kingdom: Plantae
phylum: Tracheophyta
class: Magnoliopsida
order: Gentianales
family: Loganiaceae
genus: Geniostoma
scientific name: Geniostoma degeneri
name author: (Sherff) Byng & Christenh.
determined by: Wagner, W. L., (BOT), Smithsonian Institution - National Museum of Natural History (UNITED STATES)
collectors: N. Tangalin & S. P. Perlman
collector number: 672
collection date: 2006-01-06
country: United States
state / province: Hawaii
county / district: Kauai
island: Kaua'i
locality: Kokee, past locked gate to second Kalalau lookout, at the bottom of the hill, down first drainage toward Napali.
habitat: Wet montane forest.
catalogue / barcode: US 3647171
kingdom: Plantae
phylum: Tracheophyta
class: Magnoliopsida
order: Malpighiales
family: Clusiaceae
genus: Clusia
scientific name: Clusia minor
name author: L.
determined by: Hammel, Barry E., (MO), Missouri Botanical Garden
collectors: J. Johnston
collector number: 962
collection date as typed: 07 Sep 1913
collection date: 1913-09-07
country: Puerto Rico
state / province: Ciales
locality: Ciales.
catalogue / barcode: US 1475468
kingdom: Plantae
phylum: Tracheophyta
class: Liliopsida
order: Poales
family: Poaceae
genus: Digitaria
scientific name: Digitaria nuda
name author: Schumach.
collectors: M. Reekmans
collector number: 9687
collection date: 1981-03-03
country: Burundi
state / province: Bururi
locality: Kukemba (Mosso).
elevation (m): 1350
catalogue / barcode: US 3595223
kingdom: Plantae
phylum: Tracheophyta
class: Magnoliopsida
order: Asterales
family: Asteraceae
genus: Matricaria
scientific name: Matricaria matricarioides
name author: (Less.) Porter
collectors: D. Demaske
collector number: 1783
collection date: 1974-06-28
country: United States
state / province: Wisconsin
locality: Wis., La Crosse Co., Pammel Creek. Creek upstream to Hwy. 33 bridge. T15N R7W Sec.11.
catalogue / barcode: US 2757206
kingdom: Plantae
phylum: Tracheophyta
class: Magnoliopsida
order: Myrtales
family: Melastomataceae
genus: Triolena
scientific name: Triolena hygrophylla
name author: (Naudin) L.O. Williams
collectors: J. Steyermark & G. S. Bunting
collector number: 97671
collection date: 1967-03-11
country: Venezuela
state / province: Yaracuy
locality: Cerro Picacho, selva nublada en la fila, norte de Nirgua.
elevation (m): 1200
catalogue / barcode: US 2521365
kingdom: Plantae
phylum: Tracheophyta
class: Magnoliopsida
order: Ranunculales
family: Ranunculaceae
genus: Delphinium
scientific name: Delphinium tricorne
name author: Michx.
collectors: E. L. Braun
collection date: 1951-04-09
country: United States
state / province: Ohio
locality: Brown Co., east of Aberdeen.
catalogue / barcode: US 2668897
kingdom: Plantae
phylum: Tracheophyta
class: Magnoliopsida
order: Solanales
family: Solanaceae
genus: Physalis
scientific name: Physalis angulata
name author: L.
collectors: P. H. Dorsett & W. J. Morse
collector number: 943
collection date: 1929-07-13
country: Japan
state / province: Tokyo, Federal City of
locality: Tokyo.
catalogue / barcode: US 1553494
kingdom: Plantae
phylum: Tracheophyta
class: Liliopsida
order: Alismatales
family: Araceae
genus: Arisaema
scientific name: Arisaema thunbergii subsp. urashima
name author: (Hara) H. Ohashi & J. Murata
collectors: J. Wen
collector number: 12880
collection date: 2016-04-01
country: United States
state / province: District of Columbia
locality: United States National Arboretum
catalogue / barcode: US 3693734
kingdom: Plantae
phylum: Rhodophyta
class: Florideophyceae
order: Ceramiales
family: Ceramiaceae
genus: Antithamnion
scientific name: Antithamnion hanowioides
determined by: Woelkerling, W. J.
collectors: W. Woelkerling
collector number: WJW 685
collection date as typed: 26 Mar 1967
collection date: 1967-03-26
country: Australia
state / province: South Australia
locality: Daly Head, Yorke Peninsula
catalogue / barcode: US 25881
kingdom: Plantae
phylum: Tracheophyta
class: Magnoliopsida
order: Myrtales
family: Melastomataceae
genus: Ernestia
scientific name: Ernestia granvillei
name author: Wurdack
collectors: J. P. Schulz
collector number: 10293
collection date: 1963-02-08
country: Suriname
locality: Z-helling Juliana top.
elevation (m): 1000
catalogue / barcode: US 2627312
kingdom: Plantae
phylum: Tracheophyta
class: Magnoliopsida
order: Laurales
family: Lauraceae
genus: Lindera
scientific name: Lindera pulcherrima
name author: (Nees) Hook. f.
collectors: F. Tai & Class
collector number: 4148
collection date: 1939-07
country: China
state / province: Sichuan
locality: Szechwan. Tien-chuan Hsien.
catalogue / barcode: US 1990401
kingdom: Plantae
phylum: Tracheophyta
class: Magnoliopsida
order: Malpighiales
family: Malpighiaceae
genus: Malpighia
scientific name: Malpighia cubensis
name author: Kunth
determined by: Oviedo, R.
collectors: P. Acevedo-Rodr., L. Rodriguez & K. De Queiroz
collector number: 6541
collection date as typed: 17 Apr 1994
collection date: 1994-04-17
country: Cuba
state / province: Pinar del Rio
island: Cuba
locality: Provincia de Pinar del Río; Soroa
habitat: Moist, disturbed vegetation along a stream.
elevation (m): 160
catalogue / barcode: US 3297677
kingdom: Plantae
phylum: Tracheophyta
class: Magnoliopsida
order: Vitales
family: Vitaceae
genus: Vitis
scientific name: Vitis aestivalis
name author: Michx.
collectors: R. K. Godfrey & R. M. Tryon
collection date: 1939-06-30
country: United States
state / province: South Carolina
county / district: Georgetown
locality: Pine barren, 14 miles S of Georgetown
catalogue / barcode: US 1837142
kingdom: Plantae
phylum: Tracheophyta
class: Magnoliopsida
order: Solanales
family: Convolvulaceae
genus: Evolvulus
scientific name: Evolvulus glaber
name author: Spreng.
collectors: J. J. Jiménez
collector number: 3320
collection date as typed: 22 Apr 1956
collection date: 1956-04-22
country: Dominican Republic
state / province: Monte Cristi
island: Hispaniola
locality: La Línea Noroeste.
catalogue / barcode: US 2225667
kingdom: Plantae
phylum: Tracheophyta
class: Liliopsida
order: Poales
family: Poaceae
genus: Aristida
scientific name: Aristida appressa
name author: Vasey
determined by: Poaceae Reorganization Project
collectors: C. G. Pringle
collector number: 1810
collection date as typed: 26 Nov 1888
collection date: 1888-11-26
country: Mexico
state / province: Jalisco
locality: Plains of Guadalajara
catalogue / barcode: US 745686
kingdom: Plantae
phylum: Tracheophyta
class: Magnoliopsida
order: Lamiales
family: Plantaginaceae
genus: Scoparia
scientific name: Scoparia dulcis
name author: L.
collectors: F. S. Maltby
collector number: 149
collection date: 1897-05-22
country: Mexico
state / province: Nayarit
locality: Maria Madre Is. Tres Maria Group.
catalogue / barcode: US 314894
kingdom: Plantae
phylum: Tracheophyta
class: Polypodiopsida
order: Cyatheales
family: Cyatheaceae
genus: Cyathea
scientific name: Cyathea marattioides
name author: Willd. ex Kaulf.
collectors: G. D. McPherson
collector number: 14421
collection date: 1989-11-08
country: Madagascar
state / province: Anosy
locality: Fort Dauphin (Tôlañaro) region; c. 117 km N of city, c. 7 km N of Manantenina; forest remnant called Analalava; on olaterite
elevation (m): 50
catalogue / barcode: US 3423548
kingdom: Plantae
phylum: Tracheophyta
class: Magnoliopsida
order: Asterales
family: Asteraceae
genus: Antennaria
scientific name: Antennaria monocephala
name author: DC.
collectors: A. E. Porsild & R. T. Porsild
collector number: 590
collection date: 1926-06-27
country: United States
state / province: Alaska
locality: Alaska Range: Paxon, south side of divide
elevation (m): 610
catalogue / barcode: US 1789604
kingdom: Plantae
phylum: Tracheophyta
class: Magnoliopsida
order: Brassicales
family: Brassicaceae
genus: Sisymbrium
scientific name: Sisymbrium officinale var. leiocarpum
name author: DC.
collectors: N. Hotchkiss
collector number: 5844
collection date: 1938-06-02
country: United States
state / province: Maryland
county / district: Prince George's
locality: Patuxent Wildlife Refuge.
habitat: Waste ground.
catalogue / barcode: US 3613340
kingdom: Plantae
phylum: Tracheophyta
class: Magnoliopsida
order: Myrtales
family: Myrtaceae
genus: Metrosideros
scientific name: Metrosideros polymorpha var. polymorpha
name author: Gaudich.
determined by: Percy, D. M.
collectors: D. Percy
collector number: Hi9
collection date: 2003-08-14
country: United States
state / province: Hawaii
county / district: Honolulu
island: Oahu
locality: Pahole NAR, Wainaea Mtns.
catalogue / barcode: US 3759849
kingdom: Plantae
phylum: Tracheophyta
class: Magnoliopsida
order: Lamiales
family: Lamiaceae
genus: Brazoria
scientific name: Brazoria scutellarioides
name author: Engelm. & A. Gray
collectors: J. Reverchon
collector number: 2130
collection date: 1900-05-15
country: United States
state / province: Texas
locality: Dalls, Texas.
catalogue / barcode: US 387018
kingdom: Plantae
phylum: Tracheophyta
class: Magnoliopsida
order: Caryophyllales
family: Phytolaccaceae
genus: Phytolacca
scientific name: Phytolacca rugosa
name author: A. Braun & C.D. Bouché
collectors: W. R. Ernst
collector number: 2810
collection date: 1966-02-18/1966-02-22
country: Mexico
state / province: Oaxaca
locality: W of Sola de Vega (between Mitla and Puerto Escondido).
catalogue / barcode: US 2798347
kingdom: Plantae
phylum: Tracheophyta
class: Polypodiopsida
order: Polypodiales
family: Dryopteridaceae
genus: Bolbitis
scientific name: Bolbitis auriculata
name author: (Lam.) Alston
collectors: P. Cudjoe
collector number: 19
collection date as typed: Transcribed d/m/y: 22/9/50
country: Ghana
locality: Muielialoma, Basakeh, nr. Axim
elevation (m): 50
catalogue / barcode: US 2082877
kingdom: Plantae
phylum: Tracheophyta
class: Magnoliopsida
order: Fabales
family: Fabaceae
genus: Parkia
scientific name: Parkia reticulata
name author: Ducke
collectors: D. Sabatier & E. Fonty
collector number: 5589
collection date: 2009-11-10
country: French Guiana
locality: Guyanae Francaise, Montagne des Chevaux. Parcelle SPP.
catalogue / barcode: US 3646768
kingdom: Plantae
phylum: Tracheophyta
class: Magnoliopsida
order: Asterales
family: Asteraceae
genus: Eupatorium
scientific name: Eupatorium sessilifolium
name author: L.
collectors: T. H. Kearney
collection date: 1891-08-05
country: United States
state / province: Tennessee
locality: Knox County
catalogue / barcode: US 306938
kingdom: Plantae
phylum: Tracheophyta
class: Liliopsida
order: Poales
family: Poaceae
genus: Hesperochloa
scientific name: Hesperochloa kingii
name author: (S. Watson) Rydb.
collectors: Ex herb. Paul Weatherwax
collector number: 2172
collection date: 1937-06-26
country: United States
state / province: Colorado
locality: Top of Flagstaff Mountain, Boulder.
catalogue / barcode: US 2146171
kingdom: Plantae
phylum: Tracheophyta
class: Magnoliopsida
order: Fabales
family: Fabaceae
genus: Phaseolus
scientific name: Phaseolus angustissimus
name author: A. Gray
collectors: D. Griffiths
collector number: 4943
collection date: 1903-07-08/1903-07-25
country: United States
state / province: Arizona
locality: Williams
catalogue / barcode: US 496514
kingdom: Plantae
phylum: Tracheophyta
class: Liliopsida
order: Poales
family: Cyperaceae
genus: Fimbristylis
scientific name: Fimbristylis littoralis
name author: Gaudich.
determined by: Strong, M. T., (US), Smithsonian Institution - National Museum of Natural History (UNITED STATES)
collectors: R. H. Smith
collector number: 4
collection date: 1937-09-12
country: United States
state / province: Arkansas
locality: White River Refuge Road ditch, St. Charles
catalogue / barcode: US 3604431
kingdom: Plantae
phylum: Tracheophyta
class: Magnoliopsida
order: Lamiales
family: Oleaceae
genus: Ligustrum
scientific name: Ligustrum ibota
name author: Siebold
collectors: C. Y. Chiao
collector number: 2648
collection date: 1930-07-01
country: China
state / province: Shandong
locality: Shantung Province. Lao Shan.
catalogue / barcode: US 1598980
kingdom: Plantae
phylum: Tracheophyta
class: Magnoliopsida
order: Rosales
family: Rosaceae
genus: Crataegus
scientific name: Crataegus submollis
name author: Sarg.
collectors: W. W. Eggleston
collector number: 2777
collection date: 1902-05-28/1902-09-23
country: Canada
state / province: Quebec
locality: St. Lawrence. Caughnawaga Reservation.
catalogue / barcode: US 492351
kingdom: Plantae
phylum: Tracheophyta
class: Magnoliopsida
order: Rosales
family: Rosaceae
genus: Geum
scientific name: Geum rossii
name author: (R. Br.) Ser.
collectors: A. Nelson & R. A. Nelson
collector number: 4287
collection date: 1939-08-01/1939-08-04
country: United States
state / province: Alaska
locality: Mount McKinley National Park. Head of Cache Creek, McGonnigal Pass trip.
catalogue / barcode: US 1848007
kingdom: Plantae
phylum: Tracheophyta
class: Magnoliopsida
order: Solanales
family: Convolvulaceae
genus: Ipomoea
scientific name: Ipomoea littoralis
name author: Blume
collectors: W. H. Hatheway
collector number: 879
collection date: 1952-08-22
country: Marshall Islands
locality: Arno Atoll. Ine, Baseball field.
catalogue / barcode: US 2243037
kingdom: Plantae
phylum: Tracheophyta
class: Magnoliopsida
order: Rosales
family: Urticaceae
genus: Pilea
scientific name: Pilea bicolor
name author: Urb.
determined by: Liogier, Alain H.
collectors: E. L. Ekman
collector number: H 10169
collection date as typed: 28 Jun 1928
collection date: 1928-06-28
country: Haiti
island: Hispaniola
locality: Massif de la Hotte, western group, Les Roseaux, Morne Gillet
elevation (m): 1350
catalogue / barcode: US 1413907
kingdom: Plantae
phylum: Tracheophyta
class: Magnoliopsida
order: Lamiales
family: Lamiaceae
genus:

→ DIRECTIONS FOR THIS TASK
Reproduce the data above verbatim, everything from the start down to and including the line that contains "state / province: Ciales".

→ OUTPUT
kingdom: Plantae
phylum: Tracheophyta
class: Magnoliopsida
order: Gentianales
family: Loganiaceae
genus: Geniostoma
scientific name: Geniostoma degeneri
name author: (Sherff) Byng & Christenh.
determined by: Wagner, W. L., (BOT), Smithsonian Institution - National Museum of Natural History (UNITED STATES)
collectors: N. Tangalin & S. P. Perlman
collector number: 672
collection date: 2006-01-06
country: United States
state / province: Hawaii
county / district: Kauai
island: Kaua'i
locality: Kokee, past locked gate to second Kalalau lookout, at the bottom of the hill, down first drainage toward Napali.
habitat: Wet montane forest.
catalogue / barcode: US 3647171
kingdom: Plantae
phylum: Tracheophyta
class: Magnoliopsida
order: Malpighiales
family: Clusiaceae
genus: Clusia
scientific name: Clusia minor
name author: L.
determined by: Hammel, Barry E., (MO), Missouri Botanical Garden
collectors: J. Johnston
collector number: 962
collection date as typed: 07 Sep 1913
collection date: 1913-09-07
country: Puerto Rico
state / province: Ciales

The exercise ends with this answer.